§ Data provided
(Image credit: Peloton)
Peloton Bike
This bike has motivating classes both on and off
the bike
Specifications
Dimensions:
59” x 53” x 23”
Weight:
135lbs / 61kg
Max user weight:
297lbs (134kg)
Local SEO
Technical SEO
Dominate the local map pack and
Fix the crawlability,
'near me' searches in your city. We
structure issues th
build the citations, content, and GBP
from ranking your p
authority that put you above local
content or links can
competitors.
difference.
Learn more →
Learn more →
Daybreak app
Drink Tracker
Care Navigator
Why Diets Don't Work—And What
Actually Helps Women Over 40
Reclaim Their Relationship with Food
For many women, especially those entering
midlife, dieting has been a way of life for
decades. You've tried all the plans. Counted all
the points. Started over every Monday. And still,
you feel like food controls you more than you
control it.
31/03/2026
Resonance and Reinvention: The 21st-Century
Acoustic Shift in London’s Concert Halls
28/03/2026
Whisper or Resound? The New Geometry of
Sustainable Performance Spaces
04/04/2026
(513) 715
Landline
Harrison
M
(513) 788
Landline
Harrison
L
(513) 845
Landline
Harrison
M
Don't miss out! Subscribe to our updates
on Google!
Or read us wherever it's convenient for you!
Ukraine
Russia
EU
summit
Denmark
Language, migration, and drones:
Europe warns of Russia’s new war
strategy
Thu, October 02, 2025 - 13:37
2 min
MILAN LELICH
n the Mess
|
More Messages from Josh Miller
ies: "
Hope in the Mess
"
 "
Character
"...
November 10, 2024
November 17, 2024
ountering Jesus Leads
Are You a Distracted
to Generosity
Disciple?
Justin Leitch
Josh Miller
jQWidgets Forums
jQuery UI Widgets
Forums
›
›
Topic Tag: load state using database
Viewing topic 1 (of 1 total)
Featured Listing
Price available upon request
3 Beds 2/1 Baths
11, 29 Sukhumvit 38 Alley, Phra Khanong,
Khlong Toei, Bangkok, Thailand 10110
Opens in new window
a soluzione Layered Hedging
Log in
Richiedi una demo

§ The problem
Change "dieting" to "restricting food" in the items from the first line through the line containing "decades. You've tried", and keep everything else the same.

§ Completed task
(Image credit: Peloton)
Peloton Bike
This bike has motivating classes both on and off
the bike
Specifications
Dimensions:
59” x 53” x 23”
Weight:
135lbs / 61kg
Max user weight:
297lbs (134kg)
Local SEO
Technical SEO
Dominate the local map pack and
Fix the crawlability,
'near me' searches in your city. We
structure issues th
build the citations, content, and GBP
from ranking your p
authority that put you above local
content or links can
competitors.
difference.
Learn more →
Learn more →
Daybreak app
Drink Tracker
Care Navigator
Why Diets Don't Work—And What
Actually Helps Women Over 40
Reclaim Their Relationship with Food
For many women, especially those entering
midlife, restricting food has been a way of life for
decades. You've tried all the plans. Counted all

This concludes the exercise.